The terrible overlap between air-raids and air-drops is not merely a historical artifact of World War II. In her article “Food or Cluster Bomb?” Laura Flanders reports about America’s bombing of Afghanistan in the weeks following 9/11. Quoting a BBC report, Flanders writes, “The United States is seeking to avert further criticism over the use of cluster bombs in Afghanistan by warning the Afghan people not to confuse unexploded bombs with food drops.” It turns out that the yellow casing on the bombs that U.S. forces dropped on Afghanistan were “hard to distinguish from the emergency food parcels wrapped in yellow plastic that U.S. planes have been dropping over the last few weeks.” Rather than change the color of either the bombs or the food, the U.S. broadcasted a message essentially telling local Afghan farmers to be careful in their own fields.
Food itself can be as much a weapon as any bomb. Those who have starved through U.S. sanctions against countries like Cuba and Iraq know this better than anyone. The U.S. has a long history of embargoing food products to effect social change (the exact opposite strategy of Food Not Bombs). “What parent has not, with at least some success, withheld candy until Jack cleaned up his room or Jill took out the trash?” asks Stanley Weiss. “But modifying the behavior of a preadolescent is a far cry from changing the course of a country.”
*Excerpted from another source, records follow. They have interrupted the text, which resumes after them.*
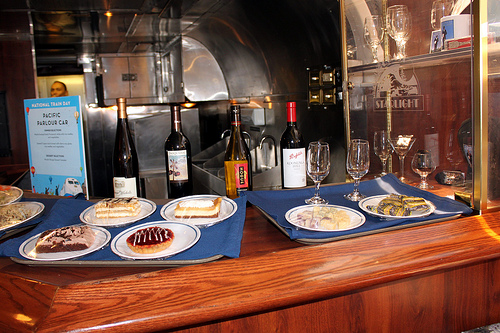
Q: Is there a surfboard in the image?
A: No, there are no surfboards.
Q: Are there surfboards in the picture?
A: No, there are no surfboards.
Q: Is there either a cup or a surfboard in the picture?
A: No, there are no surfboards or cups.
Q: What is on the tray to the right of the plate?
A: The glass is on the tray.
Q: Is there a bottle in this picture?
A: Yes, there is a bottle.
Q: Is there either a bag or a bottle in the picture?
A: Yes, there is a bottle.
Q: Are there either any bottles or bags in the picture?
A: Yes, there is a bottle.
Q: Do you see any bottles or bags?
A: Yes, there is a bottle.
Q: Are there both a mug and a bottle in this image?
A: No, there is a bottle but no mugs.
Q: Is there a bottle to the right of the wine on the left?
A: Yes, there is a bottle to the right of the wine.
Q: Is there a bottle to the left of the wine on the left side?
A: No, the bottle is to the right of the wine.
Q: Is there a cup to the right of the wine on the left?
A: No, there is a bottle to the right of the wine.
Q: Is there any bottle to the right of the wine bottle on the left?
A: Yes, there is a bottle to the right of the wine bottle.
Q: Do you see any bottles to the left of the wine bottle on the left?
A: No, the bottle is to the right of the wine bottle.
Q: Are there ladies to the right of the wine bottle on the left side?
A: No, there is a bottle to the right of the wine bottle.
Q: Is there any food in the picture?
A: Yes, there is food.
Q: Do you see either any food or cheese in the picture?
A: Yes, there is food.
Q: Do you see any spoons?
A: No, there are no spoons.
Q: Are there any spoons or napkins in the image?
A: No, there are no spoons or napkins.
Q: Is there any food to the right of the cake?
A: Yes, there is food to the right of the cake.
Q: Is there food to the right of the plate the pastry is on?
A: Yes, there is food to the right of the plate.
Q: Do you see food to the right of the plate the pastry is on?
A: Yes, there is food to the right of the plate.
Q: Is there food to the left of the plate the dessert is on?
A: No, the food is to the right of the plate.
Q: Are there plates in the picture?
A: Yes, there is a plate.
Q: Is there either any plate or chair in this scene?
A: Yes, there is a plate.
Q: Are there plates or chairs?
A: Yes, there is a plate.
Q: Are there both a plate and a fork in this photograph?
A: No, there is a plate but no forks.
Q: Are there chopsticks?
A: No, there are no chopsticks.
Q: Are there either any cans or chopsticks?
A: No, there are no chopsticks or cans.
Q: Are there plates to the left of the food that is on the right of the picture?
A: Yes, there is a plate to the left of the food.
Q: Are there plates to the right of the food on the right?
A: No, the plate is to the left of the food.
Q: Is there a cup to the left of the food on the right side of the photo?
A: No, there is a plate to the left of the food.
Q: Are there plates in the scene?
A: Yes, there is a plate.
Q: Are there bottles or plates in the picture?
A: Yes, there is a plate.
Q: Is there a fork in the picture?
A: No, there are no forks.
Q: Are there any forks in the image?
A: No, there are no forks.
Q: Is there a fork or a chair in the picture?
A: No, there are no forks or chairs.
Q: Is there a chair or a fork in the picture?
A: No, there are no forks or chairs.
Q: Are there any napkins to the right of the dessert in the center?
A: No, there is a plate to the right of the dessert.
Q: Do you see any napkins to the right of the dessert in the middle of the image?
A: No, there is a plate to the right of the dessert.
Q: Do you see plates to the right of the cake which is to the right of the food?
A: Yes, there is a plate to the right of the cake.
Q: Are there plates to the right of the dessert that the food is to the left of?
A: Yes, there is a plate to the right of the cake.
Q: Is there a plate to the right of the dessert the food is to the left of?
A: Yes, there is a plate to the right of the cake.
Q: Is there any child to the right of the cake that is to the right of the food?
A: No, there is a plate to the right of the cake.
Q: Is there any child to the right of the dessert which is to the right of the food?
A: No, there is a plate to the right of the cake.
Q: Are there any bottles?
A: Yes, there is a bottle.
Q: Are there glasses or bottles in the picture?
A: Yes, there is a bottle.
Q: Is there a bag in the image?
A: No, there are no bags.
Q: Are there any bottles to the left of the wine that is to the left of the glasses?
A: Yes, there is a bottle to the left of the wine.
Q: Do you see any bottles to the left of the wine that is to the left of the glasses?
A: Yes, there is a bottle to the left of the wine.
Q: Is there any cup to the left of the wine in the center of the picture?
A: No, there is a bottle to the left of the wine.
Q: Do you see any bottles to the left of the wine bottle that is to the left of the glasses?
A: Yes, there is a bottle to the left of the wine bottle.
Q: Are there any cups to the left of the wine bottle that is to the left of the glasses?
A: No, there is a bottle to the left of the wine bottle.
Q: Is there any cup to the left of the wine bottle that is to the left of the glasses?
A: No, there is a bottle to the left of the wine bottle.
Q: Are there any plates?
A: Yes, there is a plate.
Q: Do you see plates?
A: Yes, there is a plate.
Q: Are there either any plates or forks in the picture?
A: Yes, there is a plate.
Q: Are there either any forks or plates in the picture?
A: Yes, there is a plate.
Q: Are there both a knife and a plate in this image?
A: No, there is a plate but no knives.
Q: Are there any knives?
A: No, there are no knives.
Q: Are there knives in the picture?
A: No, there are no knives.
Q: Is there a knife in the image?
A: No, there are no knives.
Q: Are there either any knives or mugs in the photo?
A: No, there are no knives or mugs.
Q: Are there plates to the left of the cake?
A: Yes, there is a plate to the left of the cake.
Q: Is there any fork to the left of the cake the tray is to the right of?
A: No, there is a plate to the left of the cake.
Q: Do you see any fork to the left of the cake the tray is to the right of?
A: No, there is a plate to the left of the cake.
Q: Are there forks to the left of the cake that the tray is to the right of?
A: No, there is a plate to the left of the cake.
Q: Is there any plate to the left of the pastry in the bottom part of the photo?
A: Yes, there is a plate to the left of the pastry.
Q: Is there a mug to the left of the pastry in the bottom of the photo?
A: No, there is a plate to the left of the pastry.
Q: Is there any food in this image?
A: Yes, there is food.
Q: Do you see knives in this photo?
A: No, there are no knives.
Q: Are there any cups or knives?
A: No, there are no knives or cups.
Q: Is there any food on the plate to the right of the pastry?
A: Yes, there is food on the plate.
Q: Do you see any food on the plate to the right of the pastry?
A: Yes, there is food on the plate.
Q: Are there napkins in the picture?
A: No, there are no napkins.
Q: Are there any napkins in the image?
A: No, there are no napkins.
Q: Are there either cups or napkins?
A: No, there are no napkins or cups.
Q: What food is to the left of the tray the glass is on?
A: The food is a pastry.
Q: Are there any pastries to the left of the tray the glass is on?
A: Yes, there is a pastry to the left of the tray.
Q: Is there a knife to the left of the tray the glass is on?
A: No, there is a pastry to the left of the tray.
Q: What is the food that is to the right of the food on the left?
A: The food is a pastry.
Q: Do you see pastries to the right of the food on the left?
A: Yes, there is a pastry to the right of the food.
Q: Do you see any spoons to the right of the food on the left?
A: No, there is a pastry to the right of the food.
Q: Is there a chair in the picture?
A: No, there are no chairs.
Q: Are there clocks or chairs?
A: No, there are no chairs or clocks.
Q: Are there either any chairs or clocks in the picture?
A: No, there are no chairs or clocks.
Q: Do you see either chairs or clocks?
A: No, there are no chairs or clocks.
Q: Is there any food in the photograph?
A: Yes, there is food.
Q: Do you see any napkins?
A: No, there are no napkins.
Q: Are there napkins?
A: No, there are no napkins.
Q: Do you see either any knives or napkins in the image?
A: No, there are no napkins or knives.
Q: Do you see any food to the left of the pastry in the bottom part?
A: Yes, there is food to the left of the pastry.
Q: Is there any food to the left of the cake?
A: Yes, there is food to the left of the cake.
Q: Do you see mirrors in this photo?
A: No, there are no mirrors.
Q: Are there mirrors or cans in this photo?
A: No, there are no mirrors or cans.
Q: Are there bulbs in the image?
A: No, there are no bulbs.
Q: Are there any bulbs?
A: No, there are no bulbs.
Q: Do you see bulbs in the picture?
A: No, there are no bulbs.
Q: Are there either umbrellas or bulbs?
A: No, there are no bulbs or umbrellas.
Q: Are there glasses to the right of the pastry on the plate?
A: Yes, there are glasses to the right of the pastry.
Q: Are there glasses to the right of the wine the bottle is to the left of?
A: Yes, there are glasses to the right of the wine.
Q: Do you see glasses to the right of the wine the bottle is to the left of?
A: Yes, there are glasses to the right of the wine.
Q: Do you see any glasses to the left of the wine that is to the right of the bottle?
A: No, the glasses are to the right of the wine.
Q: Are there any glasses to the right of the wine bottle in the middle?
A: Yes, there are glasses to the right of the wine bottle.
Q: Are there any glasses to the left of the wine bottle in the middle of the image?
A: No, the glasses are to the right of the wine bottle.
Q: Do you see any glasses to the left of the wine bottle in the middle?
A: No, the glasses are to the right of the wine bottle.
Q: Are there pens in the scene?
A: No, there are no pens.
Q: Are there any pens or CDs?
A: No, there are no pens or cds.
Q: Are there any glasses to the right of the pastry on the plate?
A: Yes, there are glasses to the right of the pastry.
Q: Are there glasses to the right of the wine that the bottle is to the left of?
A: Yes, there are glasses to the right of the wine.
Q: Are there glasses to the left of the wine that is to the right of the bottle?
A: No, the glasses are to the right of the wine.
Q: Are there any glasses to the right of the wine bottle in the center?
A: Yes, there are glasses to the right of the wine bottle.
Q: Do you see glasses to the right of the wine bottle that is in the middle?
A: Yes, there are glasses to the right of the wine bottle.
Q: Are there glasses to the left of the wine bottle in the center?
A: No, the glasses are to the right of the wine bottle.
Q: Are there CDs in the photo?
A: No, there are no cds.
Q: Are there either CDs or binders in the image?
A: No, there are no CDs or binders.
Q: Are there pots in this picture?
A: No, there are no pots.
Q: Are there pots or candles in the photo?
A: No, there are no pots or candles.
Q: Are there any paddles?
A: No, there are no paddles.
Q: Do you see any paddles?
A: No, there are no paddles.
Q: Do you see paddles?
A: No, there are no paddles.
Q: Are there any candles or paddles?
A: No, there are no paddles or candles.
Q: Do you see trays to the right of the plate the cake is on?
A: Yes, there is a tray to the right of the plate.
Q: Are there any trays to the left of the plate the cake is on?
A: No, the tray is to the right of the plate.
Bread as bombs, bread or bombs, bread not bombs. In international relations as in our individual life, we have a choice to make. We can feed hatred by withholding food, or we can feed hunger by breaking bread. These are not simple matters. I woke up early yesterday and started the day by making two loaves of bread. Standing at the counter quietly kneading the warm dough on a wooden cutting board as the kitchen filled with the smell of flour, yeast and honey, I thought about the power of this small act. I thought about the choices we make, and the duality of our decisions. I remembered a pin I used to wear, before I really understood what it meant.